Lo digo con conocimiento de causa y en primera persona. Hace unos tres años, un conocido de Puerto Varas fue enviado “para la casa” en dos ocasiones. Solo tras acudir a una clínica privada, le dijeron que estaba al borde del coma diabético. Finalmente fue derivado al Hospital de Puerto Montt.
No olvidemos tampoco el caso del joven Benjamín Talma, de Alerce, quien falleció tras esperar 12 horas en la urgencia del mismo Hospital Regional, causando conmoción a nivel nacional.

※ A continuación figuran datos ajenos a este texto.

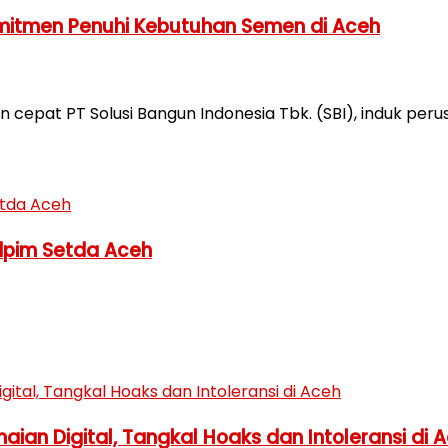
omitmen Penuhi Kebutuhan Semen di Aceh
pat PT Solusi Bangun Indonesia Tbk. (SBI), induk perusa
Adpim Setda Aceh
ian Digital, Tangkal Hoaks dan Intoleransi di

O el de el adulto mayor de 74 años, quien, al no obtener atención en Chile ante una apendicitis, debió cruzar en caballo, cuatrimoto y bote desde Paso El León, en Cochamó, hasta El Bolsón, en Argentina, para ser operado de emergencia.
Podría seguir enumerando casos, pero el punto ya está claro: tenemos un problema estructural. Y lo que se necesita ahora no son más lamentos, sino acciones concretas, justicia, cambios de fondo y poner orden en la salud regional.
Como comunidad, también debemos involucrarnos. Porque, como bien dice el dicho: mañana podría ser cualquiera de nosotros.
Pero si algo tengo claro, es que parece que quienes deben irse “para la casa”… son otros.